È un argomento che sta a cuore alla Ferrari, perché a Maranello c’è la convinzione – apertamente espressa dal team principal Fred Vasseur ai microfoni della stampa già a Shanghai – che la Rossa possa rientrare nelle casistiche di deficit previste dall’ADUO. Se così fosse, la Ferrari sarebbe in grado di portare un aggiornamento relativo al motore endotermico che avrebbe delle ricadute anche sulla gestione dell’energia. Con un ICE più potente, infatti, il super clipping è più efficace. Ma tutto questo non avrebbe mai potuto essere perfezionato a Miami in ogni caso.

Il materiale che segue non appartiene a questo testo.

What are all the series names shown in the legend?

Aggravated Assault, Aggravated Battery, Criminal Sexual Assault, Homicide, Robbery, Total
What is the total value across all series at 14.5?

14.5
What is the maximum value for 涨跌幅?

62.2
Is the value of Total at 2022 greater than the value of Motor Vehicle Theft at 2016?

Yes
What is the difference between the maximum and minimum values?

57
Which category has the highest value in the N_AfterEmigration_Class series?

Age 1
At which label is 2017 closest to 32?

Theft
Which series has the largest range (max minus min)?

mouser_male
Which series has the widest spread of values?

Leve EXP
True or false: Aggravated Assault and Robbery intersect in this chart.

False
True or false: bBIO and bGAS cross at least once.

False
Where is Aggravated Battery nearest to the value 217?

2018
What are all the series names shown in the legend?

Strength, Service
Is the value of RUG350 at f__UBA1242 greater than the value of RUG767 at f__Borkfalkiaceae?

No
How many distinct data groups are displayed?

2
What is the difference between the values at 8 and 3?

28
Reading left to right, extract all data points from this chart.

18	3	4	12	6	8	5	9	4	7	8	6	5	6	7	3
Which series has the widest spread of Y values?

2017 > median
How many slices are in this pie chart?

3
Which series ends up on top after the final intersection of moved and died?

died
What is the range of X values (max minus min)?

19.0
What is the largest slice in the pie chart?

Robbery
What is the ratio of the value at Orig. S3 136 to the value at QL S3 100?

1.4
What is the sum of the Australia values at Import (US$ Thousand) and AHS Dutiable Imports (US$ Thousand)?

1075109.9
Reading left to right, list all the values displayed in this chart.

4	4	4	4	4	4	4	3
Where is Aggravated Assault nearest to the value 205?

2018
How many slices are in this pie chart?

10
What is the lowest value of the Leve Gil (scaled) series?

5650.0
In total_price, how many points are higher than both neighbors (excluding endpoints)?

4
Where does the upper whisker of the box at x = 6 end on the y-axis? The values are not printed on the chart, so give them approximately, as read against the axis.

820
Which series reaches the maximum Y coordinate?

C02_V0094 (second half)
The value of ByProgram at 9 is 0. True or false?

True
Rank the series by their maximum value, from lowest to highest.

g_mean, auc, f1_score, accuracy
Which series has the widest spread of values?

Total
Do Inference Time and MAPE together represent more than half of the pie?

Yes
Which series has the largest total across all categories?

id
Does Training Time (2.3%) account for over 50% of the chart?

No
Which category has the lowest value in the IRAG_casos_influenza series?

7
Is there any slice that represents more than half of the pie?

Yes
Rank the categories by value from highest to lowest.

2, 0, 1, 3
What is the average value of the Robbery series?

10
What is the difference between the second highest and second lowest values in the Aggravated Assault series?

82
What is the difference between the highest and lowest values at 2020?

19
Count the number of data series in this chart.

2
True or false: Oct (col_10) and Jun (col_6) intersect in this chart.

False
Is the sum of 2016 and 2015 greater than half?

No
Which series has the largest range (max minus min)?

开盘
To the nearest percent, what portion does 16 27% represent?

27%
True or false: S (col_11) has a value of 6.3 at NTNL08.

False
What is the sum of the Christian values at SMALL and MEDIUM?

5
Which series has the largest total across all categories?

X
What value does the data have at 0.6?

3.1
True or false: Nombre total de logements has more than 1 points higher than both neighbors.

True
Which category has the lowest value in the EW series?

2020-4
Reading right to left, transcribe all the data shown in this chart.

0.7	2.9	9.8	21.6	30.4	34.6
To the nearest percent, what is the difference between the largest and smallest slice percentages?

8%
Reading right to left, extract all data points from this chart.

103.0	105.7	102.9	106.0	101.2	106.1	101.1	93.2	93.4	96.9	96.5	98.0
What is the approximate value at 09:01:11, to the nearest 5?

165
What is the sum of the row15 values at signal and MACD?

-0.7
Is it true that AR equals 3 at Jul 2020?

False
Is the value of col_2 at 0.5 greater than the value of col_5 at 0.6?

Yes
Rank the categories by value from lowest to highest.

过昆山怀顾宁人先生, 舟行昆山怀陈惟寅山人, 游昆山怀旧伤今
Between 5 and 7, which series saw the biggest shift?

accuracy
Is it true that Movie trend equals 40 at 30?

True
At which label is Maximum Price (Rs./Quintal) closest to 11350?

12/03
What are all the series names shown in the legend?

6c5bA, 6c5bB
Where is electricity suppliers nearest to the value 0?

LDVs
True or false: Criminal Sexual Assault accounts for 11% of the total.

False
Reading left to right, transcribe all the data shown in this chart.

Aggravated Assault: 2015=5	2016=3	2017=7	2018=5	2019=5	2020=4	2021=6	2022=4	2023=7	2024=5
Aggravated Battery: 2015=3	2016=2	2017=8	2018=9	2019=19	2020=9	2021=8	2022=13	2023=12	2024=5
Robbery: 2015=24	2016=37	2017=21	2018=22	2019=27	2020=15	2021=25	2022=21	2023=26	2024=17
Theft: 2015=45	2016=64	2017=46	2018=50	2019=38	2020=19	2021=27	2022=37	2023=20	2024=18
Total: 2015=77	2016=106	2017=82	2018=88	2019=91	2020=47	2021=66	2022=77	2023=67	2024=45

Questo non vuol dire che la Ferrari non abbia margini di migliioramento già per la prossima gara. Al netto delle carenze a livello di picco di potenza, le prime gare dell’anno hanno mostrato anche delle difficoltà nella gestione dell’energia che sono almeno in parte riconducibili a una strategia di erogazione e ricarica meno efficace rispetto alla concorrenza. I dati raccolti nelle prime gare dell’anno saranno molto utili per affinare il software, rendendolo più flessibile. Si tratterebbe di un miglioramento non trascurabile.
Ma a contribuire a una gestione dell’energia puntuale contribuisce anche l’efficienza aerodinamica, per un duplice motivo. Ridurre il drag contiene i consumi, così come lo fa anche una guida “pulita”, merito di una monoposto precisa. La Ferrari aveva previsto per il Bahrain un ampio pacchetto di aggiornamenti che farà invece il suo debutto in quel di Miami, la prima gara utile per portarlo in pista, anche se con la difficoltà extra del format della Sprint. In un regolamento tecnico così complesso, power unit e monoposto dialogano in modo fitto, tanto da far sì che pure una piccola modifica possa avere un effetto importante. Anche se il “nuovo motore” dovrà attendere.